Und so erwartete er den mit Einkäufen beladenen Ludwig ein paar Meter von der Supermarkttür entfernt. Er bot ihm an, etwas abzunehmen, was der aber abwehrte. Aber dass er ihm die per Fernbedienung entriegelte Jeep-Tür öffnete, das nahm Ludwig an.
Mitdenken konnte dieser Junge also, nahm Ludwig mit Genugtuung zur Kenntnis. Also erzählte er ihm während des Auto-Einladens davon, dass er Hilfe bei einer Überwachung benötigte und außerdem noch bei der Spurensuche.
„Und wo? In einer Fabrik?“, fragte der Nordafrikaner aufgeregt.
Siehe da, er interessierte sich. Ludwig erzählte ihm von der Ranch, von den verschwundenen Pferden.
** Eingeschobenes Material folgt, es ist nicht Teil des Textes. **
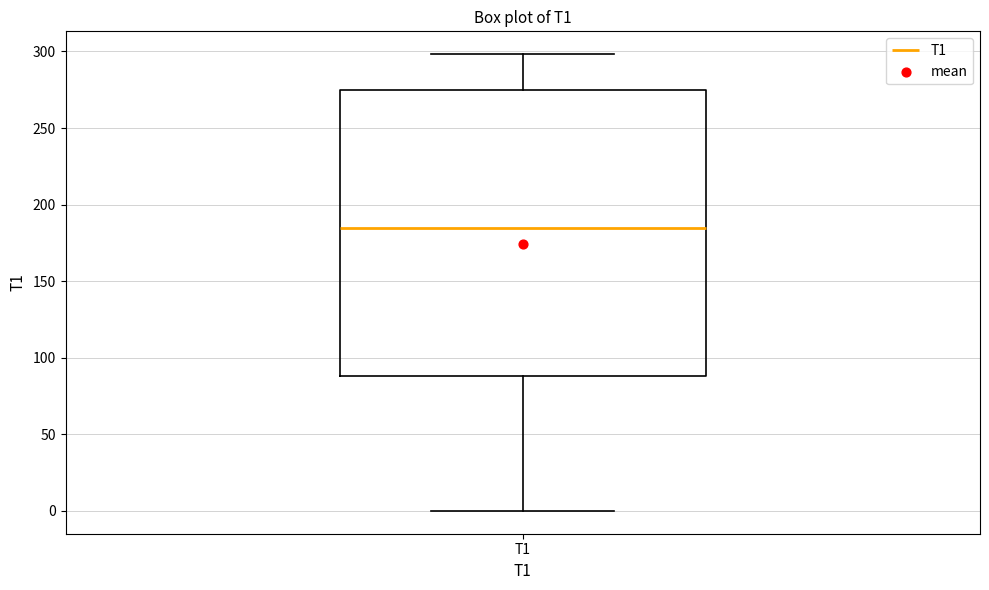

Read this box plot against the y-axis: the position of the median line, the range covered by the box, and the ends of both whiskers. The values are not printed on the chart, so give them approximately, as read against the axis.

median 185, box 90 to 275, whiskers 0 to 300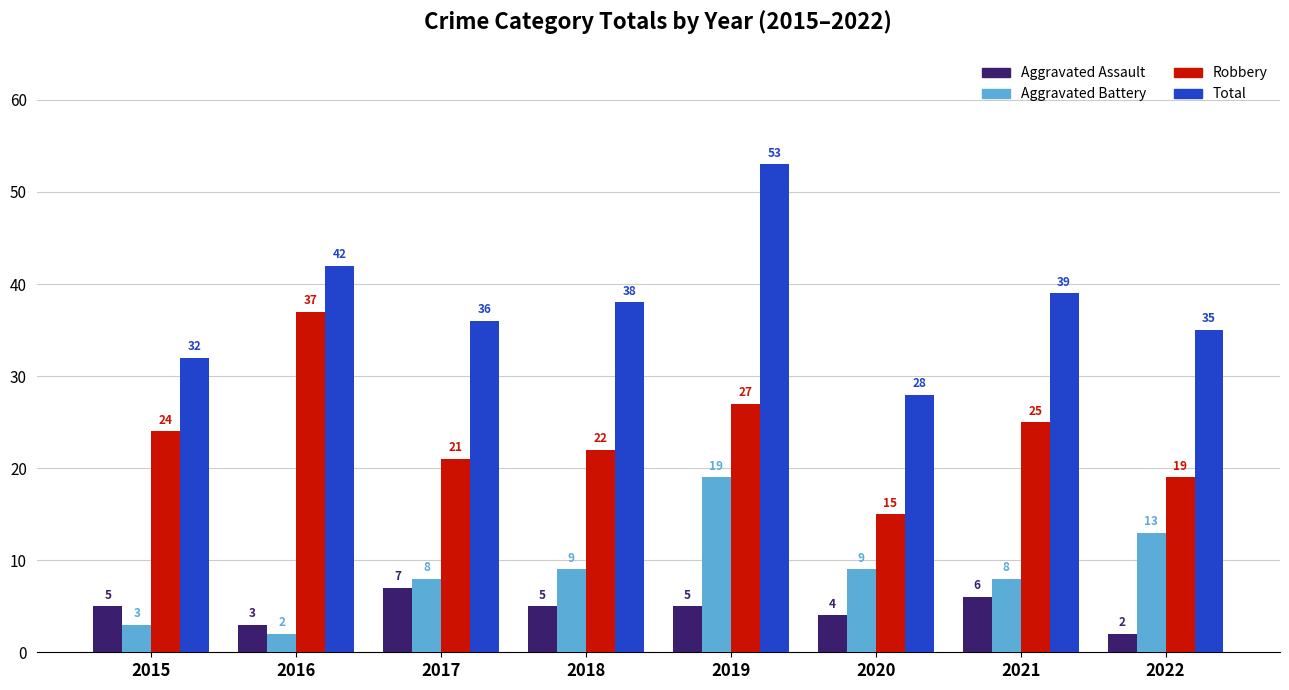

At 2022, list the series in order from smallest to largest.

Aggravated Assault, Aggravated Battery, Robbery, Total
Und das ohnehin schon übernatürliche Leuchten im Gesicht von Herrn Baccar, in dessen Inneren sich tausend Danksagungen an die Agentur für Arbeit entluden, die diesen Luhtwich zu ihm geführt hatte, wurde noch heller.
„Kann ich Sie zu Kaffee einladen?“, fragte dieser Semi jetzt doch tatsächlich und winkte mit dem Kopf in Richtung Bäcker-Theke drüben am Supermarkt-Eingang.
Der wirkte echt ein bisschen aufdringlich; aber warum nicht, dachte sich Ludwig und willigte ein: „Na gut, aber den Kaffee zahle ich.“
Das nordafrikanische Leuchten bei den Stichwörtern „Ranch“ und „Pferde“ hatte einen einfachen Grund: Es war der Anlass, den die Agentur erfasst hatte und der Ludwig und den tunesischen Zuagroasten per Stichwortsuche zusammenbrachte: Semi hatte selber als Pferdehalter gearbeitet, erzählte er. In seinem früheren Leben, im Heimatland. Er verlieh die Tiere für Reitausflüge an Touristen. Damit sammelte er Geld und außerdem Sprachkenntnisse, vor allem Deutsch. Damit hatte er hier in Deutschland gleich eine gute Basis und ein Sprachkurs weitete sie noch aus.
Obwohl Ludwig die Herkunft seines Gegenübers bereits von der Arbeitsagentur erfahren hatte, zog er unwillkürlich die Augenbrauen hoch, als der Name des Heimatlandes während ihrer Unterhaltung fiel.
Der Afrikaner las Ludwigs Gedanken. Ja, in Tunesien gab es viele Menschen und darunter gab es eben auch Verirrte – Terroristen, die alles kaputtmachten. Sie hatten ihren Opfern und ihrem eigenen Land viel Schaden zugefügt.
Und das Bild des Tunesiers in Europa prägten vor allem die Terroristen, die am tunesischen Strand die Urlauber erschossen und die in Berlin Leute überfuhren. Die Tunesier jedoch, die sich am Strand schützend zwischen die Terroristen und die ausländischen Gäste gestellt hatten und sagten, man solle doch lieber sie anstelle der Urlauber erschießen, die verblassten in der kollektiven europäischen Erinnerung und von denen sprach keiner mehr. Gewalttäter bildeten nicht das wahre Gesicht des Landes. Semi wollte stattdessen dieses Gesicht sein und er versuchte, das Ludwig zu erklären, so gut er es vermochte.
„Verstehe“, bestätigte Ludwig kurz. Seine Bedenken gegenüber dem Fremden hatten sich inzwischen gelegt. Dieser Mann hier vor ihm sah nicht wie ein Gewalttätiger aus, auch konnte man mit ihm reden und außerdem war Ludwig groß und in der Lage, mit anderen Erwachsenen umzugehen, auch wenn sie aus einem fremden Land kamen. Darauf besann er sich jetzt, als der Afrikaner sprach. Ludwig schlürfte seinen Kaffee, während Semis Gefahr lief, kalt zu werden, weil er so aufgeregt war und viel erzählte.